### YOUR ASSIGNMENT
Below are the records; copy every line in them that holds the string "protected".

[Stored data]

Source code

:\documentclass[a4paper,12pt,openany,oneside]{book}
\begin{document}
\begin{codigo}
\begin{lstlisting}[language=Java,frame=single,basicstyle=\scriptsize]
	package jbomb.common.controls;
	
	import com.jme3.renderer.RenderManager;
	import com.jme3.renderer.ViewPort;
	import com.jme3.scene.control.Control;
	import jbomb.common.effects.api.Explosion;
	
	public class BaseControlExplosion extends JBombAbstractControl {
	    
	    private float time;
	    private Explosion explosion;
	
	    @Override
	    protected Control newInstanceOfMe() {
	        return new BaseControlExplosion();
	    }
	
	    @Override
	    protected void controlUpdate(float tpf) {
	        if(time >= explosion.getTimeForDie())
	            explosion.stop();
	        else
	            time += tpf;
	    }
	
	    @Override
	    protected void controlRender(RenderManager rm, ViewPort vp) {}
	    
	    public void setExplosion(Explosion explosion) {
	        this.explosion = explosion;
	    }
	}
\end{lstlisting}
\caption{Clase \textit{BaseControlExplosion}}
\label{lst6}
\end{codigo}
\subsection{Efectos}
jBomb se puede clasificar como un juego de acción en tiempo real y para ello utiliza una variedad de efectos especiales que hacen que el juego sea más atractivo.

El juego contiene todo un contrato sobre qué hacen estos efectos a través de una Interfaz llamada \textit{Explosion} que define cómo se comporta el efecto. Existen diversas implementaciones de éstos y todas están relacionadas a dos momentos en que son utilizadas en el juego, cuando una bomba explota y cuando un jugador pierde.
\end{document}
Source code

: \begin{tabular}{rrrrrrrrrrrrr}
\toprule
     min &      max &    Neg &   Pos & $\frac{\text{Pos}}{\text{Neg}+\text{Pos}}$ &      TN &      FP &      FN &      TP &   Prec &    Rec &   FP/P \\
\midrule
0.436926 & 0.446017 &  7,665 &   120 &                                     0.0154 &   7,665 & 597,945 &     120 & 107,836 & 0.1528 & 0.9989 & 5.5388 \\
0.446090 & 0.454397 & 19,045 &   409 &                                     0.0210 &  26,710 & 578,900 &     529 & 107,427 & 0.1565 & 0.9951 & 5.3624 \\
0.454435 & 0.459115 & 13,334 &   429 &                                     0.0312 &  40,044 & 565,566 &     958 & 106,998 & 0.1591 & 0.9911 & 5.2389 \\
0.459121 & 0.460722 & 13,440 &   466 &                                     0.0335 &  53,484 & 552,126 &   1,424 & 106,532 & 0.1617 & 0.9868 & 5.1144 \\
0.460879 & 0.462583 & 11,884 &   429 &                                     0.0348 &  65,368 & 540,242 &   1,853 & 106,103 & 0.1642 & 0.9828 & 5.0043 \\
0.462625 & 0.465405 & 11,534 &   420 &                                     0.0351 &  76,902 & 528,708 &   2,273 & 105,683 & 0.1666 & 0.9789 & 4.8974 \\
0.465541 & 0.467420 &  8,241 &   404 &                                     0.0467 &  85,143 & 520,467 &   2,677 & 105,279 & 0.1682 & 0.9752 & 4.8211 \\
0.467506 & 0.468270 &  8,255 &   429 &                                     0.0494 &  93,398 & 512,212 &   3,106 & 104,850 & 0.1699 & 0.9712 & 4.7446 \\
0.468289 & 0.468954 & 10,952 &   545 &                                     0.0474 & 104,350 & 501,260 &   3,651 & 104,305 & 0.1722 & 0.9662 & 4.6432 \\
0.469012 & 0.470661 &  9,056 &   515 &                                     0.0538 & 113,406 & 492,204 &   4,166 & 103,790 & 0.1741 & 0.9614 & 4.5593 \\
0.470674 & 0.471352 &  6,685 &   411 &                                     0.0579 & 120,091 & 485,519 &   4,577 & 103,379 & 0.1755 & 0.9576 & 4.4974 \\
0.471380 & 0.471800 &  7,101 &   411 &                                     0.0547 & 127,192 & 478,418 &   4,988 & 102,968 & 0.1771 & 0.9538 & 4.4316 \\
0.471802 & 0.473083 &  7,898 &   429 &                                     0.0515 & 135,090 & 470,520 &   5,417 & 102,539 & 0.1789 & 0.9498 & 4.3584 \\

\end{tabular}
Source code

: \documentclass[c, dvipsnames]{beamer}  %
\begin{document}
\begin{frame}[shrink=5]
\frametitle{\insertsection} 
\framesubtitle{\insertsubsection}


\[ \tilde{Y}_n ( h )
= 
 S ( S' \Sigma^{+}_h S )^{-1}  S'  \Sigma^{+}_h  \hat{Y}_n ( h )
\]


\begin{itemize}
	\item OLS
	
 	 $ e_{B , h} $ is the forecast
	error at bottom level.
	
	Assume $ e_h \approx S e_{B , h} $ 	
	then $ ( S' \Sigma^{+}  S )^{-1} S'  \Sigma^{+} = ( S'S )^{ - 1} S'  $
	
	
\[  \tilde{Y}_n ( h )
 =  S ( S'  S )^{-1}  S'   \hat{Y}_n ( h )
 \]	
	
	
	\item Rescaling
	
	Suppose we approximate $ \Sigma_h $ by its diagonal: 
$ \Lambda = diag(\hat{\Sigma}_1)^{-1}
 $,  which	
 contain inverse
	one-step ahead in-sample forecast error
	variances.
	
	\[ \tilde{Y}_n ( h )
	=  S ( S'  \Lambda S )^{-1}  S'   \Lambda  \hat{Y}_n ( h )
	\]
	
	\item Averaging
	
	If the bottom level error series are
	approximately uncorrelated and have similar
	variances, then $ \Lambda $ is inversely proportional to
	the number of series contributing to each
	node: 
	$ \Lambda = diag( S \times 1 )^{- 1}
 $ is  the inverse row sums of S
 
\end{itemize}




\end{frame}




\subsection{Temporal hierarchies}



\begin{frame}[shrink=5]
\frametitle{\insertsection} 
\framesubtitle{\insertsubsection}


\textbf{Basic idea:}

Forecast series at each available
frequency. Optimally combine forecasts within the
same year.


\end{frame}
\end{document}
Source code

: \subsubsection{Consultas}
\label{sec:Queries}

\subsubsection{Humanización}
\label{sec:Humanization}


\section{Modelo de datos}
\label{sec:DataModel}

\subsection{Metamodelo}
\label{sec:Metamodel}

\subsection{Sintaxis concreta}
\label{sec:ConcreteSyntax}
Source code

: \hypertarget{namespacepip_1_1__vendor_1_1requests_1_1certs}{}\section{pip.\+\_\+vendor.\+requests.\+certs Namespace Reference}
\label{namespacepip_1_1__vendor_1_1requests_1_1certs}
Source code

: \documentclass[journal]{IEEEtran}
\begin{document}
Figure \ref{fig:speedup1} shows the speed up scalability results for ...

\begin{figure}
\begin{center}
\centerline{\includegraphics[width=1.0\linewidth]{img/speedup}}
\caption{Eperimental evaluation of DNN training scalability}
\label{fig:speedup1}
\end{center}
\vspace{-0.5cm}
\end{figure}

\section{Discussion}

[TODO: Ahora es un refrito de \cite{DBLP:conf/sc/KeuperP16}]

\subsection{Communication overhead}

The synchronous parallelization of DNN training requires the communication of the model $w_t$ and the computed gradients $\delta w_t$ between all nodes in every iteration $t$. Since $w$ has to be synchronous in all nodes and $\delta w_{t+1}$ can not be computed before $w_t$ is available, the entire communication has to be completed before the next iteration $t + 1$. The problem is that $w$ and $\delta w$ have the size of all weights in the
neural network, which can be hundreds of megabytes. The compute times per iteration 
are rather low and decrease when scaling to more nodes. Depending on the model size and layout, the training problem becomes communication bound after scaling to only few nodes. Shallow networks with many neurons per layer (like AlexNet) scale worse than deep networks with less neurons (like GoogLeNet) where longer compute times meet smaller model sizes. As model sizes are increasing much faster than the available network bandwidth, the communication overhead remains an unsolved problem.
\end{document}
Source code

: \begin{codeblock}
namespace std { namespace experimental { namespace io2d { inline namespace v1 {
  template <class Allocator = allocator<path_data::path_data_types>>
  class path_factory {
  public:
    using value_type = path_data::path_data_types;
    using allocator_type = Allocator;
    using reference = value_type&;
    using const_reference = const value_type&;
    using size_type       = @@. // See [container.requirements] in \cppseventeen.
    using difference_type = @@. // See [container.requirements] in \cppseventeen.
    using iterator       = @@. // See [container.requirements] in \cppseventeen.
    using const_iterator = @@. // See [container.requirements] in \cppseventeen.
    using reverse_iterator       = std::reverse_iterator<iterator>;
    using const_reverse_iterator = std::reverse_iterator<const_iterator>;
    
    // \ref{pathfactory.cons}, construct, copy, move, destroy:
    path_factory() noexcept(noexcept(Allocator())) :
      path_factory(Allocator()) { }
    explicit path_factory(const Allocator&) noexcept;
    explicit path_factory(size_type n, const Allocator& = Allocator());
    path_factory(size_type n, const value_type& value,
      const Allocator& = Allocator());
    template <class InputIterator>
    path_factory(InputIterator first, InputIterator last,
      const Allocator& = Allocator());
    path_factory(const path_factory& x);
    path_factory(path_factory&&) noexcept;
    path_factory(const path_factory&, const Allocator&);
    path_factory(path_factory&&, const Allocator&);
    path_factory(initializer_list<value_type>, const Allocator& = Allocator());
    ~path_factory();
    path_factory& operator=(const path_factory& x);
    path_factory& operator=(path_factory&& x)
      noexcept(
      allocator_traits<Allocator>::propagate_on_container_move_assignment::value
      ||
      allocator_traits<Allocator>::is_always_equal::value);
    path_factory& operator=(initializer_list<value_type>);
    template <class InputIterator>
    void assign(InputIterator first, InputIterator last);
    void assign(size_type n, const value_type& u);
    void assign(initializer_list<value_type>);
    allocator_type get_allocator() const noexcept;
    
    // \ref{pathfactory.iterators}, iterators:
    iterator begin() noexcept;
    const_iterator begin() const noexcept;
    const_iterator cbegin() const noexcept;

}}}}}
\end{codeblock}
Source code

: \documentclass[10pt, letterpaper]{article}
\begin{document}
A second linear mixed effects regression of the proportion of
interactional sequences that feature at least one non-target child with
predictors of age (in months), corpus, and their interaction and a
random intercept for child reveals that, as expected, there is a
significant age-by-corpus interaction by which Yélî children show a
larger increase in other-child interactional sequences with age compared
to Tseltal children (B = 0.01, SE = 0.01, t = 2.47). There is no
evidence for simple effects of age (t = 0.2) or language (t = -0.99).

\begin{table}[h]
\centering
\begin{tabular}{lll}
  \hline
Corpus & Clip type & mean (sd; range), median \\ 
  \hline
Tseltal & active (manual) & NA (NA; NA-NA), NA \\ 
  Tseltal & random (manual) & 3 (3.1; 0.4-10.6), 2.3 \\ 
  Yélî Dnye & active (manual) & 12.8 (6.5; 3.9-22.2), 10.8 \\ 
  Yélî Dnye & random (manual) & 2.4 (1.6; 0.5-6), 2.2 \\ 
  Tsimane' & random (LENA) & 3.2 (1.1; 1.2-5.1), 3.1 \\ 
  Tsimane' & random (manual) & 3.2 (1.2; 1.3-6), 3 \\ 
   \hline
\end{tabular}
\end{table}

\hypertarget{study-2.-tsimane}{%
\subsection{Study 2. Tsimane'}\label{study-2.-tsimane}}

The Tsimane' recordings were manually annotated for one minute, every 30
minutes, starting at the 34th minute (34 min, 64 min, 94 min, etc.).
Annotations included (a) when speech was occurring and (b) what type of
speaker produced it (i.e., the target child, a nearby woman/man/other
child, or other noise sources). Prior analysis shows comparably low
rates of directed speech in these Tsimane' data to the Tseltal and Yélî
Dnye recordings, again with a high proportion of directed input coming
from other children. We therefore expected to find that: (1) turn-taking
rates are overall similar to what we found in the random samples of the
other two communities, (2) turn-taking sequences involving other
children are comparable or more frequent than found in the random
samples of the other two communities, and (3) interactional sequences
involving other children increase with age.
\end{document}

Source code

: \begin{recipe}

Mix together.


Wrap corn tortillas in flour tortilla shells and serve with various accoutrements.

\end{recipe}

### OUTPUT FOR THIS EXERCISE
	    protected Control newInstanceOfMe() {
	    protected void controlUpdate(float tpf) {
	    protected void controlRender(RenderManager rm, ViewPort vp) {}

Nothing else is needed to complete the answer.